UPDATE: The algorithm is updated to the one that is optimized by data man.

Reader's Comments »

  1. 1. By data man on November 26, 2010 at 02:47

    Thank for post.

    I added

      while (LenStr2 <> 0) and ((pStr1+LenStr1-1)^ = (pStr2+LenStr2-1)^) do
      begin
        Dec(LenStr1);
        Dec(LenStr2);
      end;

    after

      while (LenStr2 <> 0) and (pStr1^ = pStr2^) do
      begin
        Inc(pStr1);
        Inc(pStr2);
        Dec(LenStr1);
        Dec(LenStr2);
      end;

    and the speed has increased slightly, if the line endings match.

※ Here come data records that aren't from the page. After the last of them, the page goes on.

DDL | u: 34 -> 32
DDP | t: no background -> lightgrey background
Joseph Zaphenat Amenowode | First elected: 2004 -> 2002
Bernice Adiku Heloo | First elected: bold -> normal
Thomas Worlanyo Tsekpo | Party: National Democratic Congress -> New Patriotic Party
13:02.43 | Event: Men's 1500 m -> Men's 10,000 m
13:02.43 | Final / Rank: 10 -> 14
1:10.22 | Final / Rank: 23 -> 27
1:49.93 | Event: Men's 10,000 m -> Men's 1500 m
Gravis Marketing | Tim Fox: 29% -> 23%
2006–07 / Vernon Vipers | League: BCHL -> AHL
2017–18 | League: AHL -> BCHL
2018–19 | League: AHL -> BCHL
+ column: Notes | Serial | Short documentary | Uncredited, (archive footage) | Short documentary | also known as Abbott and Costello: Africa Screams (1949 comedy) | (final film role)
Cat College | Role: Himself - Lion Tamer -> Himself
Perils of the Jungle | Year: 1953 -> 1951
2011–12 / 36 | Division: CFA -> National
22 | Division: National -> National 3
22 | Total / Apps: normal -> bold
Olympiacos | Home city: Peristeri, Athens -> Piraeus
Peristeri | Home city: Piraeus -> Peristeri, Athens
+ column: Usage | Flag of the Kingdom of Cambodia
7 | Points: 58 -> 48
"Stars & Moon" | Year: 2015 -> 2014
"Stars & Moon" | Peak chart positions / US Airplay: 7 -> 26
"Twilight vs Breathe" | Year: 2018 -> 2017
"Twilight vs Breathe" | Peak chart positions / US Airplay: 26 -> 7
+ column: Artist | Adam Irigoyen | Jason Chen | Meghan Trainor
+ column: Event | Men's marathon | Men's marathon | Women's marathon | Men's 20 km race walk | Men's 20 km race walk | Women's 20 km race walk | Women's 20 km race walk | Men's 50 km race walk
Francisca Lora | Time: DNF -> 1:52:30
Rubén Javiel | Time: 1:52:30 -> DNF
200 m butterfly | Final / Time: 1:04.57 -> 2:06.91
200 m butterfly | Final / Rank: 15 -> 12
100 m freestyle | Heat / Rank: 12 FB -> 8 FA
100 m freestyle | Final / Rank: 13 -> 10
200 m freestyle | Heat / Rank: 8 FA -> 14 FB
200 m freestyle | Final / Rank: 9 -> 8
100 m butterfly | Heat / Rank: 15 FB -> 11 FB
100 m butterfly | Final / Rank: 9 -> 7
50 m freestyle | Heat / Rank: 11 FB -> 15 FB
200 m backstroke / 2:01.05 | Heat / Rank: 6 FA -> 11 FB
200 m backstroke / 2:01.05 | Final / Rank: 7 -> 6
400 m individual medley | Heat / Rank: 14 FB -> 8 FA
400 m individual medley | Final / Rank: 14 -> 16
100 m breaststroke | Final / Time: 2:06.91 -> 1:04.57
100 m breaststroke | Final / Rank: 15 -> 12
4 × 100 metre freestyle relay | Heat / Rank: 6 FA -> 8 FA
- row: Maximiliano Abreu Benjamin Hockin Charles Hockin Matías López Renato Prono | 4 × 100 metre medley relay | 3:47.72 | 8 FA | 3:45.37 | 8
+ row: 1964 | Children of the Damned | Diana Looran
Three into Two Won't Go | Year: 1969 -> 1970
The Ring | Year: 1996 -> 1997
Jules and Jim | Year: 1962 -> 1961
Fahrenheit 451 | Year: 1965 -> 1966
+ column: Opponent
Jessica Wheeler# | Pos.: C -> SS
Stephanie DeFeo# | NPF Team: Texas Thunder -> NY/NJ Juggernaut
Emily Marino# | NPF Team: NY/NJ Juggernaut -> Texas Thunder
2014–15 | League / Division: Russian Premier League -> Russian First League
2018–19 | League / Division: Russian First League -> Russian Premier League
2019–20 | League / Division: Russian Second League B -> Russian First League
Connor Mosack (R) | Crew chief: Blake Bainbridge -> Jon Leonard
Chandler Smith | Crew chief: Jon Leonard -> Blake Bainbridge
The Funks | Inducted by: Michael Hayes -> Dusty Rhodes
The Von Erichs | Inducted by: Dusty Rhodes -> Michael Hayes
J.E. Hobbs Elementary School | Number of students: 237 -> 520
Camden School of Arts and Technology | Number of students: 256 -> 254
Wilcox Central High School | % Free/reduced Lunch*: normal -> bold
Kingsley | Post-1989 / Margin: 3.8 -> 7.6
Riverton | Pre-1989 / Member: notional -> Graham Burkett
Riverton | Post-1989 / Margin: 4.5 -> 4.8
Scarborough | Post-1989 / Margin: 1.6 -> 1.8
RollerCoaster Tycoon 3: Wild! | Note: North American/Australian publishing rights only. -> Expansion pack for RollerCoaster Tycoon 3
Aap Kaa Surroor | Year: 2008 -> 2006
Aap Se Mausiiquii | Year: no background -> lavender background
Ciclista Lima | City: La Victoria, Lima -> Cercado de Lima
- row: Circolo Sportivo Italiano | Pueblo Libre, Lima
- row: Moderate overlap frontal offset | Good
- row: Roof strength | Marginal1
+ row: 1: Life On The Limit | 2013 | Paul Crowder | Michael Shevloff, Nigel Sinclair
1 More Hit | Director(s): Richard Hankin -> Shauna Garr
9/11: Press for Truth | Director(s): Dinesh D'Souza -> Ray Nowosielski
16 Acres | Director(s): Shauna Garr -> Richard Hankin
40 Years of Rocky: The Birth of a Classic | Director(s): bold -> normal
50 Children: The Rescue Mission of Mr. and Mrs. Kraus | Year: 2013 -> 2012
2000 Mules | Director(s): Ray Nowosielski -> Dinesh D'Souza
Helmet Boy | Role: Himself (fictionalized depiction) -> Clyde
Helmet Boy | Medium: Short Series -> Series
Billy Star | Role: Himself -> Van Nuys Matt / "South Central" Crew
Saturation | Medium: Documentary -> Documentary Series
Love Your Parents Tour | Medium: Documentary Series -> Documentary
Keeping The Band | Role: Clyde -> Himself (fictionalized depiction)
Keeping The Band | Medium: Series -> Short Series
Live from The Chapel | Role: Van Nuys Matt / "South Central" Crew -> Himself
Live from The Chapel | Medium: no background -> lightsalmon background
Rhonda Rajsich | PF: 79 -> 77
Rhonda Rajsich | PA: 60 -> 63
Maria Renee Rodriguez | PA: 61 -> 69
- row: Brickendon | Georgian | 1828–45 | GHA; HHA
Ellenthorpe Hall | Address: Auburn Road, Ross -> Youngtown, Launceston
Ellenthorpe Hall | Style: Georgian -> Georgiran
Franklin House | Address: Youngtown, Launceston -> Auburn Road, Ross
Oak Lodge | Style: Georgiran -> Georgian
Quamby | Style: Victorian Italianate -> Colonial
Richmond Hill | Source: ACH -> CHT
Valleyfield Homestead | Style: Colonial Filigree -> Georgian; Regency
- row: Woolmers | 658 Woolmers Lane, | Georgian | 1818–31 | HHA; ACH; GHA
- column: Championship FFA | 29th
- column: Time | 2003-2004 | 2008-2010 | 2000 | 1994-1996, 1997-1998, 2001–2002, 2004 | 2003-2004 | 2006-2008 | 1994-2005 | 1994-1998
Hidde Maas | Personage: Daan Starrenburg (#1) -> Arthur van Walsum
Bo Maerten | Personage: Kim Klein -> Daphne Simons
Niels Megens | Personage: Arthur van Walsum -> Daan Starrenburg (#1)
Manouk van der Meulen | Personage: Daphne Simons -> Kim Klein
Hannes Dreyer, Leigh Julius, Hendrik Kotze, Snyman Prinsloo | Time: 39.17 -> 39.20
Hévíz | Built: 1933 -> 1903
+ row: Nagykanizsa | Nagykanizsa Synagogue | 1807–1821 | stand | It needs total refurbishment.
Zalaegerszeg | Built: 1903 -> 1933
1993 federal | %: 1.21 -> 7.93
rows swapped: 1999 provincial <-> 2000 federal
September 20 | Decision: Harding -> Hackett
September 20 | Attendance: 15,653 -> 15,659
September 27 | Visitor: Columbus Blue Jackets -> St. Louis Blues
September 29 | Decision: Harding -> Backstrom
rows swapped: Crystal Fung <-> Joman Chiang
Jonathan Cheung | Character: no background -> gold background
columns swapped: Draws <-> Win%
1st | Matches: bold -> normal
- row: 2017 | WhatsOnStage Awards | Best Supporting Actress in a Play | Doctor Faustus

  2. 2. By Francisco DueƱas on January 28, 2011 at 21:47

    Did you add the lines or replace the old ones?
    ———————————————-
    I added

      while (LenStr2 <> 0) and ((pStr1+LenStr1-1)^ = (pStr2+LenStr2-1)^) do
      begin
        Dec(LenStr1);
        Dec(LenStr2);
      end;

    after

      while (LenStr2 <> 0) and (pStr1^ = pStr2^) do
      begin
        Inc(pStr1);
        Inc(pStr2);
        Dec(LenStr1);
        Dec(LenStr2);
      end;

    and the speed has increased slightly, if the line endings match.
    —————————————————————————-

  3. 3. By Michel Deslierres on May 21, 2013 at 16:43

    Thank you for the algorithm. There seems to be a little bug.

    When initializing D, I should loop from 0 to T-1 (which will be equal to LenStr2) :

    for I := 0 to T-1 do
    D[I] := I;

    Regards

  4. 4. By Kambiz on May 21, 2013 at 18:43

    @Michel: You’re right. Thanks for your attention!